Posted at 2:48 PM, Sep 08, 2016
and last updated 2016-09-08 16:56:41-04

SALT LAKE CITY -- The inversion air many Utahns are breathing leaves toxic particles in the brain, which has been linked to neuro-degenerative diseases like Alzheimer's, according to a new health study in the National Academy of Science.

Researchers found microscopic nanospheres that could be causing seriously life threatening diseases.

"This study provides proof that those particles that we all hate, that we all have to breathe when we have one of our inversions, actually end up inside our brain," said Dr. Brian Moench, President of Utah Physicians for a Healthy Environment.

Moench said the findings from the new study out of the U.K. support a position he has held for some time.

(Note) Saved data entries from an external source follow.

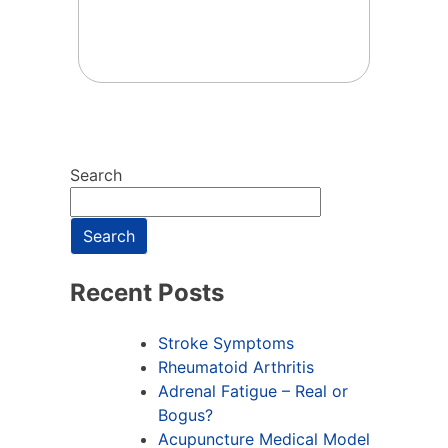
Search
Search
Recent Posts
Stroke Symptoms
Rheumatoid Arthritis
Adrenal Fatigue – Real or
Bogus?
Acupuncture Medical Model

"For about the last five years, the medical research has started to accumulate that, in fact, air pollution harms the brain as much as it does other organs," he said.

The study found people who live in large urban places have a magnetic iron oxide compound in their brains, and unusually high concentrations of that compound are also found in the brains of patients with Alzheimer's disease.

"It should be a major concern to everyone who lives here," Moench said. "It should be taken seriously by our law makers, and certainly adds tremendous impact to all our other medical research about why we need to clean up our air."

The study took 37 brain autopsies from people ages 3 to 90 and who lived in Mexico City and Manchester. They found millions of these particles per gram of brain tissue.

"These particles are more likely to be associated with industrial combustion of fossil fuels, smokestacks," Moench said. "Locally here the refineries, smelters."